*Required work*.
Copy exactly the stretch of data below from the line with "C. If the final" through the line with "E. If the PIHP", including both of those lines.

_ _ _ _ _ _ _

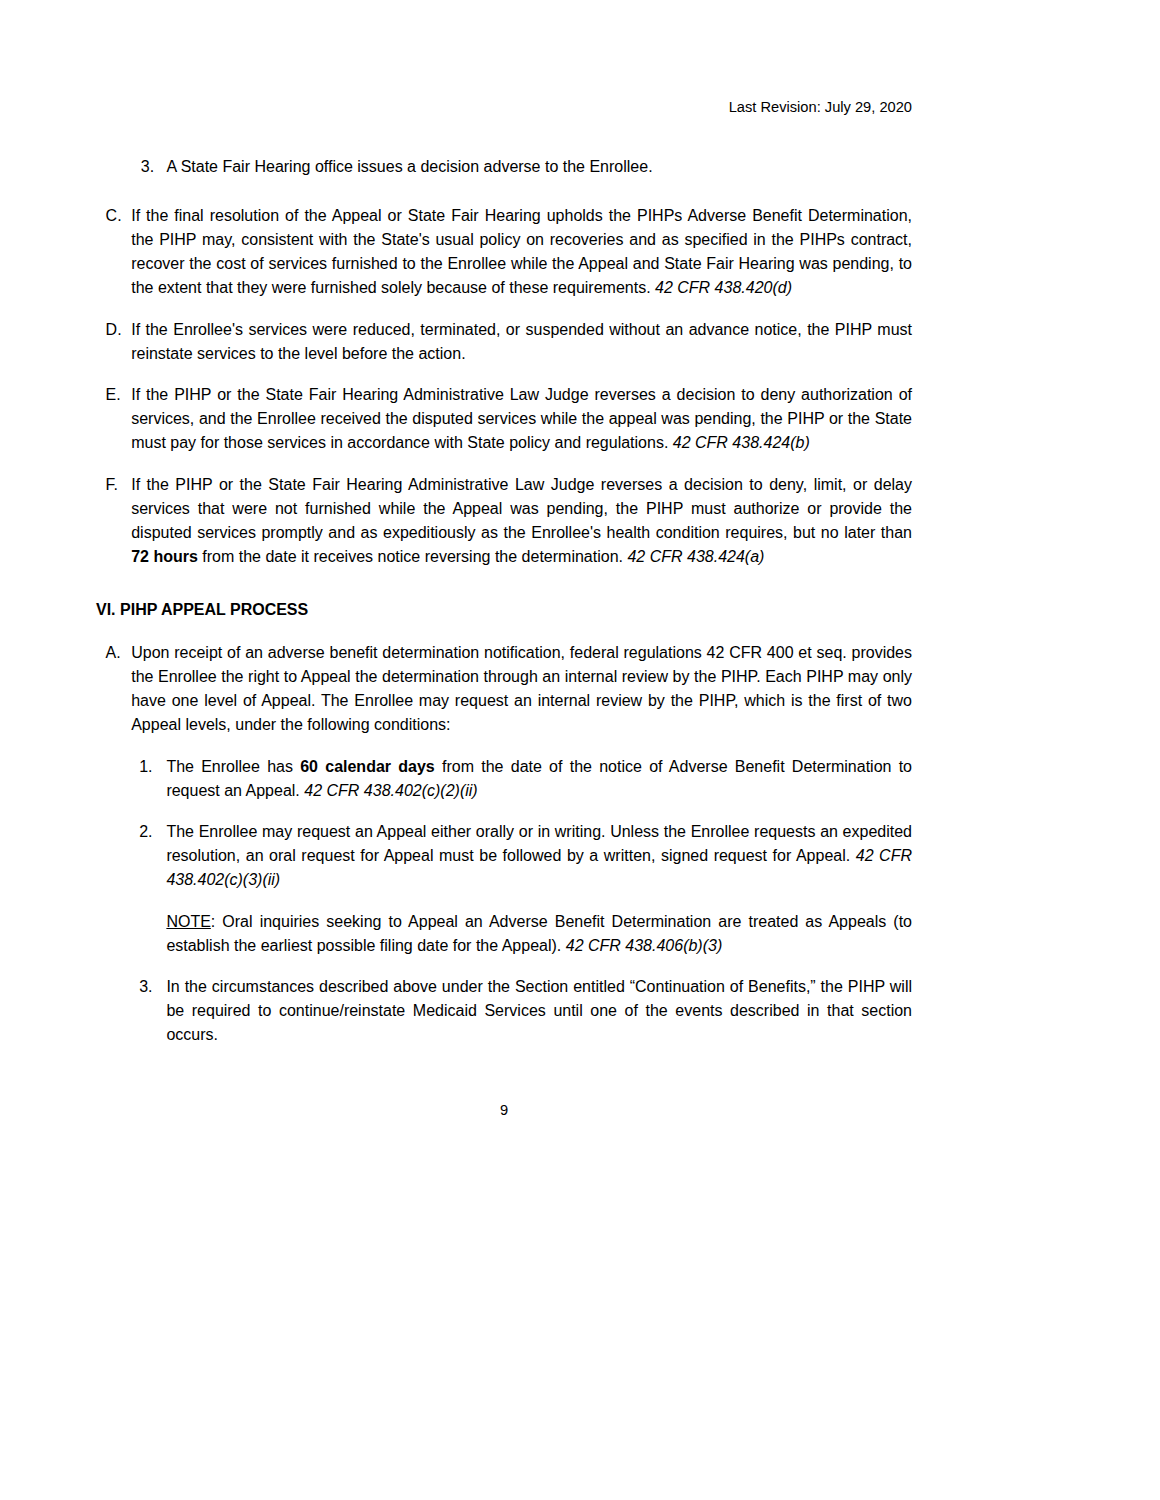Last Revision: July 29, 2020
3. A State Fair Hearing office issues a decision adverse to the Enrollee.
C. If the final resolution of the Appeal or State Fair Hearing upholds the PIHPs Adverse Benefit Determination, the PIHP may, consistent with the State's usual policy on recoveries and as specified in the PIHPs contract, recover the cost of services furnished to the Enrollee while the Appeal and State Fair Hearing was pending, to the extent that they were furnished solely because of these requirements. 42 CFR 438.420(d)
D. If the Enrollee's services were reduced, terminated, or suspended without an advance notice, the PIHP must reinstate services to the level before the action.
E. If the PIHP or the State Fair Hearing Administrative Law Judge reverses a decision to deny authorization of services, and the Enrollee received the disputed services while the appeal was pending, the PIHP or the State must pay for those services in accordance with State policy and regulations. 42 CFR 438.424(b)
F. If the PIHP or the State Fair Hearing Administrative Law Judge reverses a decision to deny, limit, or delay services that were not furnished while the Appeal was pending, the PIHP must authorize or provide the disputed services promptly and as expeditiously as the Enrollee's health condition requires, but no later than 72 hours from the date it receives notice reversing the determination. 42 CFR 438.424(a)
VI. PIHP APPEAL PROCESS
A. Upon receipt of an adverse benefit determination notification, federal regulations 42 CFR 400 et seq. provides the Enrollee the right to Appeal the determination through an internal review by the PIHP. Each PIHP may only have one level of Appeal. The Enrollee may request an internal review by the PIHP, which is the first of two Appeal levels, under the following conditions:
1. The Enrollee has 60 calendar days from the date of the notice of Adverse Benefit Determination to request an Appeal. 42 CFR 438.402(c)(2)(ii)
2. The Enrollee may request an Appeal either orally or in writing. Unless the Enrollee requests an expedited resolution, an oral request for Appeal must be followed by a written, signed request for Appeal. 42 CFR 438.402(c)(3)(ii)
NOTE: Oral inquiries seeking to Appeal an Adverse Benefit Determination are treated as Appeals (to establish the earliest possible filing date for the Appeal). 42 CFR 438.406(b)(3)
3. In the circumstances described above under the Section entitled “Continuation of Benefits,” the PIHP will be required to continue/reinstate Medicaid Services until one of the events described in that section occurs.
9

_ _ _ _ _ _ _

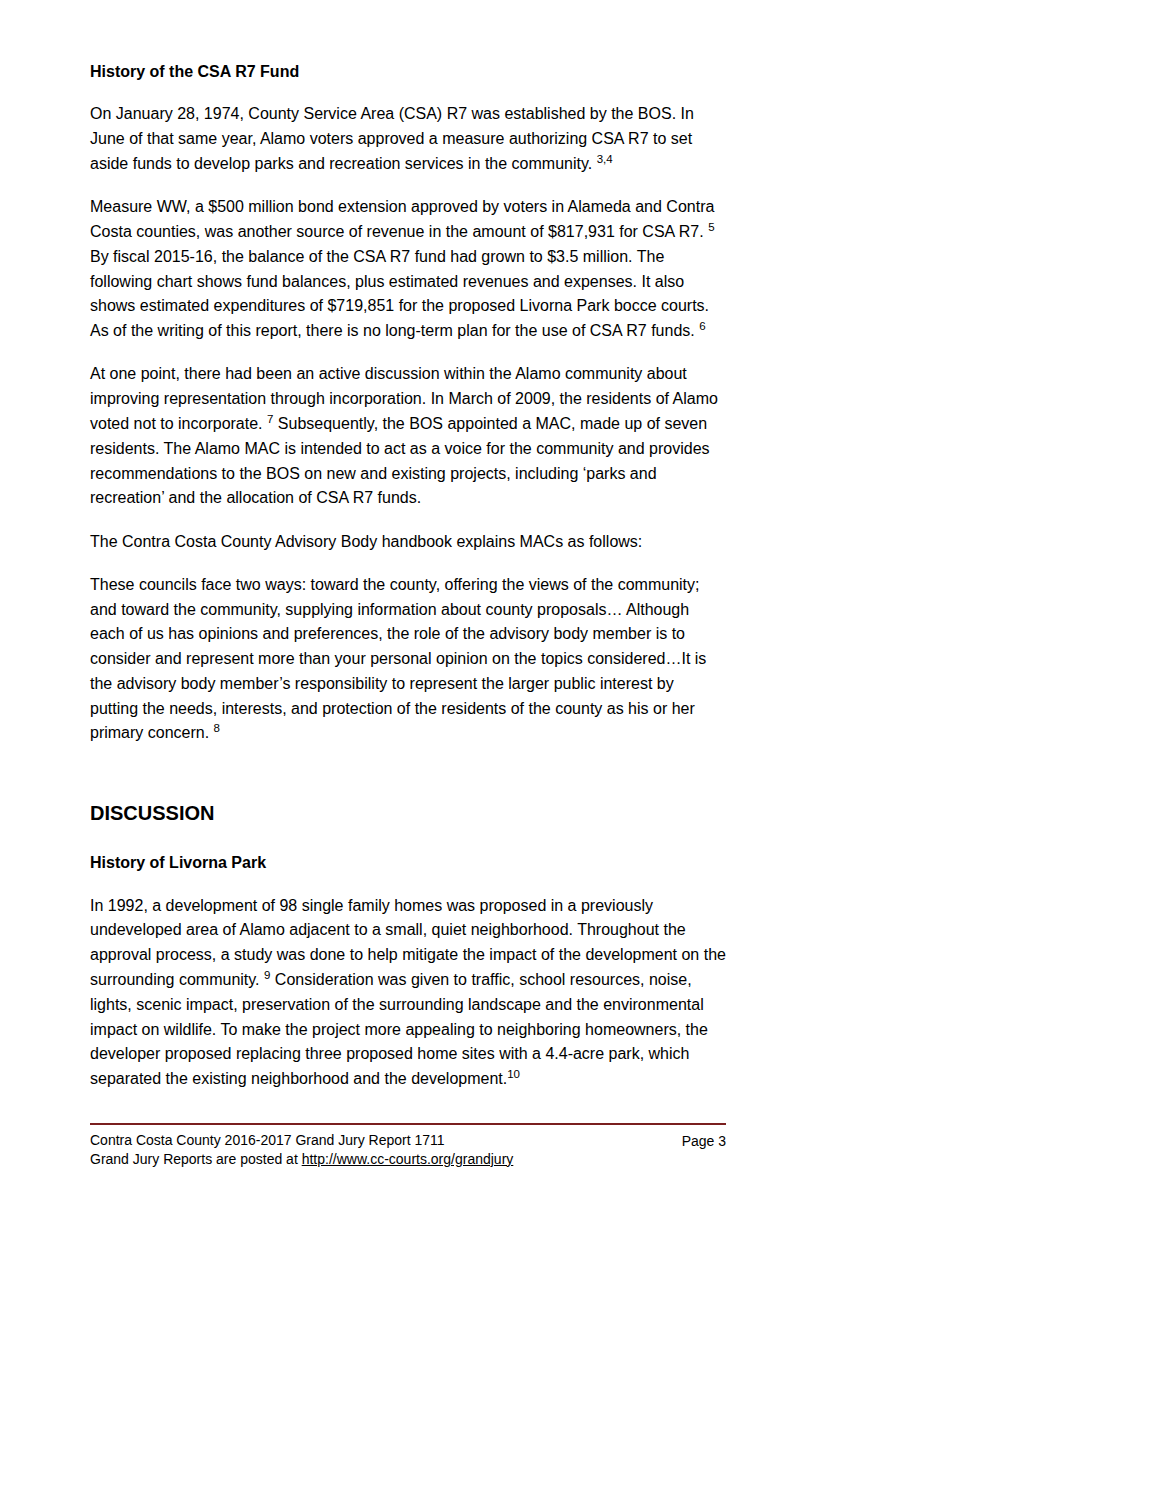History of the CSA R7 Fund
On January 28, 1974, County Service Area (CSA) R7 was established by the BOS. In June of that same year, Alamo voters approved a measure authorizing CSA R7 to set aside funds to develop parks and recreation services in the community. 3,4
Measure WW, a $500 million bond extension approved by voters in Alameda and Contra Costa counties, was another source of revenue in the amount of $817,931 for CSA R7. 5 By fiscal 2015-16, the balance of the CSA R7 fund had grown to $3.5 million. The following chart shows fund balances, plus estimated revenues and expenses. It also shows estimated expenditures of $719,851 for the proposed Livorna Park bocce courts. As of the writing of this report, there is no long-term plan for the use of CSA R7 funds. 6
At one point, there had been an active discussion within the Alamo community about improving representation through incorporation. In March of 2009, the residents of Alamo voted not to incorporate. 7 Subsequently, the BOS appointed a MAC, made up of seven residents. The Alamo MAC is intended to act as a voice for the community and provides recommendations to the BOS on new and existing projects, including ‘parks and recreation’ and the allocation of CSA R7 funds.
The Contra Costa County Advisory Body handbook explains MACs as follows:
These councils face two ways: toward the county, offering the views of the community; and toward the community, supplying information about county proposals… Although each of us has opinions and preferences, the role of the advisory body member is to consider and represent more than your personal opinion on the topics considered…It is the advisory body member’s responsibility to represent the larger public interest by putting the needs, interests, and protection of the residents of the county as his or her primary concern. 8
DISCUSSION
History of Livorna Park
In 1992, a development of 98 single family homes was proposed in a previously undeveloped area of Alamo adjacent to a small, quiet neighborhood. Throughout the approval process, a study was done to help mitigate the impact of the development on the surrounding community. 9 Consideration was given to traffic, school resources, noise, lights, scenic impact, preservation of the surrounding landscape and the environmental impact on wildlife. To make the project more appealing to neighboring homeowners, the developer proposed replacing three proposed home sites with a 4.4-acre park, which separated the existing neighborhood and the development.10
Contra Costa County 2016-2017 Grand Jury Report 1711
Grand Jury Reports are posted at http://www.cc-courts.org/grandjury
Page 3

_ _ _ _ _ _ _

*Solution to this problem*.
C. If the final resolution of the Appeal or State Fair Hearing upholds the PIHPs Adverse Benefit Determination, the PIHP may, consistent with the State's usual policy on recoveries and as specified in the PIHPs contract, recover the cost of services furnished to the Enrollee while the Appeal and State Fair Hearing was pending, to the extent that they were furnished solely because of these requirements. 42 CFR 438.420(d)
D. If the Enrollee's services were reduced, terminated, or suspended without an advance notice, the PIHP must reinstate services to the level before the action.
E. If the PIHP or the State Fair Hearing Administrative Law Judge reverses a decision to deny authorization of services, and the Enrollee received the disputed services while the appeal was pending, the PIHP or the State must pay for those services in accordance with State policy and regulations. 42 CFR 438.424(b)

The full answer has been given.